Review Dark Suns – Orange

DARK SUNS waren noch nie musikalischer Fast Food. Dass sich dies vom Progressive Metal-Opus „Grave Human Genuine“ zu „Orange“ nicht auf einmal ändern würde, nur weil das Album als frisches, unbedarftes Progressive Rock-Album beworben wurde, war wohl schon zuvor klar und so sollte es nicht wundern, dass es auch die aktuelle Scheibe der Leipziger ihre Zeit brauchen würde, um beim Hörer in die Gänge zu kommen.

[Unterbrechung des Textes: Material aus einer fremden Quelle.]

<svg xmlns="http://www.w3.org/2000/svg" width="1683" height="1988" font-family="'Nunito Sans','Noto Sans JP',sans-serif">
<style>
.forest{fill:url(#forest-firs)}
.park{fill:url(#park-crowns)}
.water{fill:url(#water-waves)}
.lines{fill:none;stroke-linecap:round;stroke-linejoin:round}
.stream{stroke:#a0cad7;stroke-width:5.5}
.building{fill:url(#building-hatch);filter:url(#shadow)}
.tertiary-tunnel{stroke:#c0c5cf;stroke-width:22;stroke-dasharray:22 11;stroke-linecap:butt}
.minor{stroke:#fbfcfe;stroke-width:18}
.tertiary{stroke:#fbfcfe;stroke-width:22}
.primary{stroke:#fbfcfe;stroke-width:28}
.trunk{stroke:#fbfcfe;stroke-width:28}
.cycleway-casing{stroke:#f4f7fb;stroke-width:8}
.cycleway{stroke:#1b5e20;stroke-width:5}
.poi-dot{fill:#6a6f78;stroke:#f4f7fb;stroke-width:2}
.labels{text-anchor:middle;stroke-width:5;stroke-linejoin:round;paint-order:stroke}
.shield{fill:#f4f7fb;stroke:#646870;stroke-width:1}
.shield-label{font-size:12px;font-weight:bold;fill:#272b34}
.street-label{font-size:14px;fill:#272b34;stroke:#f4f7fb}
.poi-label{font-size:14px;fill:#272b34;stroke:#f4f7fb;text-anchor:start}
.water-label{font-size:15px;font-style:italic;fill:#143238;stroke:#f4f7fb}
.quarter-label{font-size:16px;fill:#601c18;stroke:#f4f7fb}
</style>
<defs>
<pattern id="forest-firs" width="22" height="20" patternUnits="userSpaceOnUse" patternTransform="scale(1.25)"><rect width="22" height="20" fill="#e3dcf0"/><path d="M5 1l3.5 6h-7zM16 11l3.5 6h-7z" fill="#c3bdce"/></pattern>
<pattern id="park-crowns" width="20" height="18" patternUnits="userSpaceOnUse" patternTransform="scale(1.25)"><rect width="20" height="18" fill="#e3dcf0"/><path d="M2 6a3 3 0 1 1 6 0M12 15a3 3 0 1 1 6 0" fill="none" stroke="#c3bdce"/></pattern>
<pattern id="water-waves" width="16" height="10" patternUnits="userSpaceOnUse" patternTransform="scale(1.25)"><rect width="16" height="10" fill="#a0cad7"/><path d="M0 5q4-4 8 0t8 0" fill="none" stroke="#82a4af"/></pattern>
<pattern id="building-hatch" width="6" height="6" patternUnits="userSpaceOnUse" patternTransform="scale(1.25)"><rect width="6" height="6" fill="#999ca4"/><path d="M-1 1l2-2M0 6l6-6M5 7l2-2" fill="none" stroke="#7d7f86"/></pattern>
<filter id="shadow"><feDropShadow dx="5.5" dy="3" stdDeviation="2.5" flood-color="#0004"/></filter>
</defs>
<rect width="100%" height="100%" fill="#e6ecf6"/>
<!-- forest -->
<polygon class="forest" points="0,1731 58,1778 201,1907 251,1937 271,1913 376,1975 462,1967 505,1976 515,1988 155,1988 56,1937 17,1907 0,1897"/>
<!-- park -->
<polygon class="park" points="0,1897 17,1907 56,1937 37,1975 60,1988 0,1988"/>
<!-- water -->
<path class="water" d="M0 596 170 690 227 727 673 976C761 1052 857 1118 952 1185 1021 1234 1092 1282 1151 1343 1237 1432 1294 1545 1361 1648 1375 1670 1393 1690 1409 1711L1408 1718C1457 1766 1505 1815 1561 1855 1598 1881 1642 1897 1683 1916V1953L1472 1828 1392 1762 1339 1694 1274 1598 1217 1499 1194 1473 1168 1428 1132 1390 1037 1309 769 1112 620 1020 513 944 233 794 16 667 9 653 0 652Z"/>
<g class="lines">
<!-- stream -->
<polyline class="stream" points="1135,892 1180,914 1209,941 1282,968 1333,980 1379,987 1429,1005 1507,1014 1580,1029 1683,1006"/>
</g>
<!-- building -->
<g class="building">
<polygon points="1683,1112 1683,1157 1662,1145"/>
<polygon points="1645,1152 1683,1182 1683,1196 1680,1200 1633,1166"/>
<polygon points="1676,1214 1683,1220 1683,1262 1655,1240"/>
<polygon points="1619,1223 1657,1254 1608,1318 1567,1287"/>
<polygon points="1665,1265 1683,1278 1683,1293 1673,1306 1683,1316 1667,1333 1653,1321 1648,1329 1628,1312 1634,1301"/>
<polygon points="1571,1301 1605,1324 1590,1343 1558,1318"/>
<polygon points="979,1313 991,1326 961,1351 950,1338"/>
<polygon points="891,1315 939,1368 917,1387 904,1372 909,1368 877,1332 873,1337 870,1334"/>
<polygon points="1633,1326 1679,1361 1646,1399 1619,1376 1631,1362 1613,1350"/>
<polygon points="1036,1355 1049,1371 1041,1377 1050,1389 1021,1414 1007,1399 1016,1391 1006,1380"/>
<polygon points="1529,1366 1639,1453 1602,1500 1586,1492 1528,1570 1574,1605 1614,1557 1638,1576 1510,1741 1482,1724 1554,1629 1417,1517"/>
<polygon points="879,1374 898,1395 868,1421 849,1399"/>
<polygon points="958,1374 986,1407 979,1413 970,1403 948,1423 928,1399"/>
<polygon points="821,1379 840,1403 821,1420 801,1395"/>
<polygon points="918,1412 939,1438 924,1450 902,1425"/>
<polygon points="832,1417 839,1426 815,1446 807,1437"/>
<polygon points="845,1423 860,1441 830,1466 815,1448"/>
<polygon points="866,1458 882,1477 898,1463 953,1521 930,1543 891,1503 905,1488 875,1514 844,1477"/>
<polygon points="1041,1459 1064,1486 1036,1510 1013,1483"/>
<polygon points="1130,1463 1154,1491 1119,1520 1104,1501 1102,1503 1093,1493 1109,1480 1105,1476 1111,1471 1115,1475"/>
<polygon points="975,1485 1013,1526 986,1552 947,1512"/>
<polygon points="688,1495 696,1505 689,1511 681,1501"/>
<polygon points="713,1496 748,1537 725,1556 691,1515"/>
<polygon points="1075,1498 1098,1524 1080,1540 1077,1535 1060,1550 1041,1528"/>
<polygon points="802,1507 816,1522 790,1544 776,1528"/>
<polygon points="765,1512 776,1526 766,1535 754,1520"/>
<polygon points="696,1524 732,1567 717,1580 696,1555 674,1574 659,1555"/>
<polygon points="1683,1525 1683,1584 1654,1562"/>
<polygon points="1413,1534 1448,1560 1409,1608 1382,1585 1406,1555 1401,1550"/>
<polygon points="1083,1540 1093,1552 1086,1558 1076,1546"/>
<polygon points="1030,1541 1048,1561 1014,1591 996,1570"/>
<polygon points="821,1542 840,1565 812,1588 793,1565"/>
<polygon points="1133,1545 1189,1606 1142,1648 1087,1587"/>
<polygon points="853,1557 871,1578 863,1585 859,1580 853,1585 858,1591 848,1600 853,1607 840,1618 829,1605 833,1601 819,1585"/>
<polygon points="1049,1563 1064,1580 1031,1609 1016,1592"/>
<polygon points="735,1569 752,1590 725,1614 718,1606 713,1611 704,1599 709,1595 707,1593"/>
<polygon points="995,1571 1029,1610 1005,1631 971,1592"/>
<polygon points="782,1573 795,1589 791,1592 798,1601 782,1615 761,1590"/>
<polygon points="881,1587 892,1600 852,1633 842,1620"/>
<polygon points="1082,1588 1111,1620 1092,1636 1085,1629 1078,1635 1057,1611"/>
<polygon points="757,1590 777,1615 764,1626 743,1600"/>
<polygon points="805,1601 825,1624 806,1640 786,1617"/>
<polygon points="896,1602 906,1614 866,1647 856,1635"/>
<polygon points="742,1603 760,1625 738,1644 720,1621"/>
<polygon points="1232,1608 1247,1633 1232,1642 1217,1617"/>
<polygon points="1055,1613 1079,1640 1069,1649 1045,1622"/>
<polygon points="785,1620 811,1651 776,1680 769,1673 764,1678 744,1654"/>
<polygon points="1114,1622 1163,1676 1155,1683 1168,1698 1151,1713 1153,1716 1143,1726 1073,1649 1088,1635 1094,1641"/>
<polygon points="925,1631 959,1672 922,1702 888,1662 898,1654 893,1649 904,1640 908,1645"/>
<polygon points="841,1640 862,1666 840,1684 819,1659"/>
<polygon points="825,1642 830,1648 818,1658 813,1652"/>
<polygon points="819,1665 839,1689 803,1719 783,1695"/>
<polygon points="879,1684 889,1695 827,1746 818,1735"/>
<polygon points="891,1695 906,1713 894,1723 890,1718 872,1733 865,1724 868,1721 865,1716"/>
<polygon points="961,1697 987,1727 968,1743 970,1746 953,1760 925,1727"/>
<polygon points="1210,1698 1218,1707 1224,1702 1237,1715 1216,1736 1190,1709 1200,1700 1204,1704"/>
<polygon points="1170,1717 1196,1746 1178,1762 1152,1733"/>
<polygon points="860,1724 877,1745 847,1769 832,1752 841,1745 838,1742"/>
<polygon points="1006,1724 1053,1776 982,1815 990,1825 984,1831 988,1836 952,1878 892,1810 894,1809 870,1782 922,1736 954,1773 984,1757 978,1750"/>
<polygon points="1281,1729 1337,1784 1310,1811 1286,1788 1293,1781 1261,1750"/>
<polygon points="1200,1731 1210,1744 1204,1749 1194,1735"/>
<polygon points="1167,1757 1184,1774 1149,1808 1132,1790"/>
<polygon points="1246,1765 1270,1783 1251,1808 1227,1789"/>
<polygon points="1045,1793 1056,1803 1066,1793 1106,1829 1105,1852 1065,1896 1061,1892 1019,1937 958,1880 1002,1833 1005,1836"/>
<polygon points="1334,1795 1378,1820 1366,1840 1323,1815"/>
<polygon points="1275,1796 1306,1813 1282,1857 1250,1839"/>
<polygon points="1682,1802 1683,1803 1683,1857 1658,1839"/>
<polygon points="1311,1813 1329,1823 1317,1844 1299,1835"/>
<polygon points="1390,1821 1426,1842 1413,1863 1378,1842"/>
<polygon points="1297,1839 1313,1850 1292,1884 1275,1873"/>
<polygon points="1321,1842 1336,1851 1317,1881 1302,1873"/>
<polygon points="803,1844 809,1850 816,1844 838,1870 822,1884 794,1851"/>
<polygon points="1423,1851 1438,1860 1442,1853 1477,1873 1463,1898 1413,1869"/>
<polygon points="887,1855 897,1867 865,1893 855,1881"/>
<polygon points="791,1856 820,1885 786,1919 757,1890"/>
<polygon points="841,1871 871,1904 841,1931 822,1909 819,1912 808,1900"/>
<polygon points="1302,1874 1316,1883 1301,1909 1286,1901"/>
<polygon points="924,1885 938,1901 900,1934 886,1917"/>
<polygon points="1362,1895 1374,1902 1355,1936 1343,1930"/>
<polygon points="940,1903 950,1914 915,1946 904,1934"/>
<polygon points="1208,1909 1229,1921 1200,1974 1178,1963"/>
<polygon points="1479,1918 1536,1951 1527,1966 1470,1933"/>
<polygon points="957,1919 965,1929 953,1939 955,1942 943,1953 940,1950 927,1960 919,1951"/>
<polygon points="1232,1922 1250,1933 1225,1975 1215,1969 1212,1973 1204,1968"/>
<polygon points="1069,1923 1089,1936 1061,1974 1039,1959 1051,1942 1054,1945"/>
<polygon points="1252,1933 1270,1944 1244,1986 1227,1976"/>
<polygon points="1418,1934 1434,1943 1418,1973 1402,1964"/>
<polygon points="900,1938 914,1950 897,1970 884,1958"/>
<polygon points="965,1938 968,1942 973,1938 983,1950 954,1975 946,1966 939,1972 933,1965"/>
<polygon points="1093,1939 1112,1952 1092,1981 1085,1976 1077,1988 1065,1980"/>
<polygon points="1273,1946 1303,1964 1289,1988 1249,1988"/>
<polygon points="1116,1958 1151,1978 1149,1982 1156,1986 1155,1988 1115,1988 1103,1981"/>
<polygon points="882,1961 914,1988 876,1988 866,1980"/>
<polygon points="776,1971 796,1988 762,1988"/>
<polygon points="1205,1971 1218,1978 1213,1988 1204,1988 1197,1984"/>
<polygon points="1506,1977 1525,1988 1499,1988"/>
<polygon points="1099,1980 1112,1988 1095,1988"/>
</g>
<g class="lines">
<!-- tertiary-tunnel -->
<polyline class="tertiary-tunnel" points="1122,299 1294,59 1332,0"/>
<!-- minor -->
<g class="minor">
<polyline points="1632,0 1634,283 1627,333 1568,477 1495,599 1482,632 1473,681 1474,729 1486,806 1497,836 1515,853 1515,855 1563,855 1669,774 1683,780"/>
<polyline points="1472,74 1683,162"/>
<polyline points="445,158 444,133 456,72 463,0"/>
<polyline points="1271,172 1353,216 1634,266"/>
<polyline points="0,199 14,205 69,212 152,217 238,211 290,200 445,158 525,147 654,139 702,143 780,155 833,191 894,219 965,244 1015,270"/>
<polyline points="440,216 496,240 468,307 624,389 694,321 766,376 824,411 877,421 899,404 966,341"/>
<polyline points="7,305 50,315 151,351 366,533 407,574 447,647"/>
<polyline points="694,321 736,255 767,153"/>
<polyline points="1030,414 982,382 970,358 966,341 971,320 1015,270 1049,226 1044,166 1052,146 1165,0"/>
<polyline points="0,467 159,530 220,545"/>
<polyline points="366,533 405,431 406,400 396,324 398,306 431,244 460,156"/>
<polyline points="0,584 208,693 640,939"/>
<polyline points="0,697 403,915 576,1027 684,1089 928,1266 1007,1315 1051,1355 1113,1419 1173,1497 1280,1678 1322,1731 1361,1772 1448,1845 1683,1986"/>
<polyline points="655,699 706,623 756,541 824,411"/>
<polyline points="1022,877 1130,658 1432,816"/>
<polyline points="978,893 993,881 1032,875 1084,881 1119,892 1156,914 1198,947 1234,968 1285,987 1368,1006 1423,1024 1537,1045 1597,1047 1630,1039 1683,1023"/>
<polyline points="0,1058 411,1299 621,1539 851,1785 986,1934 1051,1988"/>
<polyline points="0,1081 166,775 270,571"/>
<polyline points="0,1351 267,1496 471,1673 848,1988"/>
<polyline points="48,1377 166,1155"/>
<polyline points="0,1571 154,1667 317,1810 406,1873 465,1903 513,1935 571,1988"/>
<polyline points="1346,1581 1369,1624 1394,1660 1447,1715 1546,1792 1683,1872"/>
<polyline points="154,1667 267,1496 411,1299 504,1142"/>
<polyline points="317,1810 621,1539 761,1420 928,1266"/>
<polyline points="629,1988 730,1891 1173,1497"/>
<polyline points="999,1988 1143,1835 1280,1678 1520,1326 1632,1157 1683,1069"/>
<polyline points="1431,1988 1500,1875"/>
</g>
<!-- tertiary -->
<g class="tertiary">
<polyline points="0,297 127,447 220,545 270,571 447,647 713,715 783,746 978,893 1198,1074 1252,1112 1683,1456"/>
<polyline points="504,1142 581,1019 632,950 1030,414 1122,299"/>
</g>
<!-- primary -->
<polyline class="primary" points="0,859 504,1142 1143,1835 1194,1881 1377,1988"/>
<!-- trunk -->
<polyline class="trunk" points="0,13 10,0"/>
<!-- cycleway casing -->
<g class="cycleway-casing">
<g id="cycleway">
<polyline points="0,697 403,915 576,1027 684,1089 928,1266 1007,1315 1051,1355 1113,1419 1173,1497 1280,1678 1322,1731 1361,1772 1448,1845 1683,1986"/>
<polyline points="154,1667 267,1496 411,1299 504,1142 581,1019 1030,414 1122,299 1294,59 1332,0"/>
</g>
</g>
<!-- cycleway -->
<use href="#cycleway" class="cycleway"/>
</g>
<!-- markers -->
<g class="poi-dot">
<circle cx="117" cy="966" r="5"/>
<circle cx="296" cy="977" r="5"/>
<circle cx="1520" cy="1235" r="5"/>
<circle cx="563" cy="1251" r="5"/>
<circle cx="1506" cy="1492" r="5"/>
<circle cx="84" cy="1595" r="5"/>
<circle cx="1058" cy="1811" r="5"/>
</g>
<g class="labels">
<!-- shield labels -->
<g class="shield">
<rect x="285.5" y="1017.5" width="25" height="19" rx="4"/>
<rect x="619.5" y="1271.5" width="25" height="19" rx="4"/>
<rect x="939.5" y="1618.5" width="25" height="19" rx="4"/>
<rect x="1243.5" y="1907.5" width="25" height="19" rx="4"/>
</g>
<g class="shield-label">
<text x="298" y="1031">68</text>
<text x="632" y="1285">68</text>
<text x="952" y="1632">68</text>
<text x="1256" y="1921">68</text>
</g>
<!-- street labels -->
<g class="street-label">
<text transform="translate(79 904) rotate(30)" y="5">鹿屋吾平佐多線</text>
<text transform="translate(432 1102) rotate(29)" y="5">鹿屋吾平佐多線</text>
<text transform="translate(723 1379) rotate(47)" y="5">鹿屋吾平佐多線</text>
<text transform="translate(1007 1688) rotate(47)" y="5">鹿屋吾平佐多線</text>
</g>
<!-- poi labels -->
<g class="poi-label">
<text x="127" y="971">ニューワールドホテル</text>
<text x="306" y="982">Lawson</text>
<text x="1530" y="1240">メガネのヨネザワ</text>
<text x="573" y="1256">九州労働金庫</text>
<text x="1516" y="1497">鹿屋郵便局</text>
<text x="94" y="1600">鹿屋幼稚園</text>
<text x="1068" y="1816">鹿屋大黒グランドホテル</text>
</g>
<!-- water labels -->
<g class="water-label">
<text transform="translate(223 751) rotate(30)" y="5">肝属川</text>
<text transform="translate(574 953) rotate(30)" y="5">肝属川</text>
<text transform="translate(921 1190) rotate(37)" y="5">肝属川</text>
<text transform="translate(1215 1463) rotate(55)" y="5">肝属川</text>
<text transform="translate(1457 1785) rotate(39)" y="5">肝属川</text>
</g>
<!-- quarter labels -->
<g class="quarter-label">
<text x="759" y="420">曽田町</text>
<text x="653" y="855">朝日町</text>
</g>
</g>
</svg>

„Orange“ war für mich eines dieser Alben, bei welchen man die ersten drei bis vier Hördurchgänge erst mal mit einem fetten Fragezeichen im Gesicht vor den Boxen sitzt: Worauf wollte die Band hinaus, wie hört man diese Songs richtig an? Der bluesige, groovende Hard Rock Deep Purples ist es nicht, auch nicht das Lyrische, Erhabene früher King Crimson und auch nicht die meditativen Instrumental-Eskapaden von Yes. Auf den ersten Blick. Doch, wie sich schnell herausstellt, sind alle diese Komponenten durchaus reichlich vorhanden, nur eben in einer unerwarteten Weise zusammengeschweißt. Denn eine Progressive Metal-Band, die einen Koloss wie „Grave Human Genuine“ geschaffen hat, wirft eben nicht mal schnell alle Trademarks in Sachen Songwriting über Bord, um sich vergleichsweise verständlicheren Strukturen des Classic / Prog Rock zu widmen. So sind die meisten Songs auf „Orange“ immer noch eher Konstrukte als ausgewählte Elemente aus Jam-Sessions, die Spontanität vielleicht nicht ganz so präsent, wie sie im Vorfeld angepriesen wurde. Und dennoch, das konkrete Hörvergnügen wächst im Vergleich zum in diesem Kontext deutlich unterkühlt wirkenden „Grave Human Genuine“ deutlich an. Wenn in einem Song wie „Ghost“ fette Hammond-geschwängerte Riffs an Pink Floyd-inspirierte Gitarrensoli gekoppelt werden, ergibt das doch eine deutlich lässigere Atmosphäre als bewusst steril und experimentell gehaltene Soundlandschaften. Apropos Experiment, auch dieses kommt auf „Orange“ nicht zu kurz, nur eben in deutlich anderen Manifestationen. So nimmt sich etwa „Vespertine“ erst mal eine gute Minute Zeit, skurrile Klangkulissen vom Charakter von King Crimsons „Moonchild“ aufzubauen, um dann mit latent Fusion-lastigem Soundbild doch noch auf die abgehobene Unbeschwertheit von Yes in Form eines mehrstimmigen Refrains überzuleiten. Überhaupt stellt dieser Song mit ebenfalls in bester karmesinroter Manier eingebrachtem jazzigen Saxophon, das sich zuletzt in diversen Skurrilitäten verliert, ein klares Highlight des Albums dar.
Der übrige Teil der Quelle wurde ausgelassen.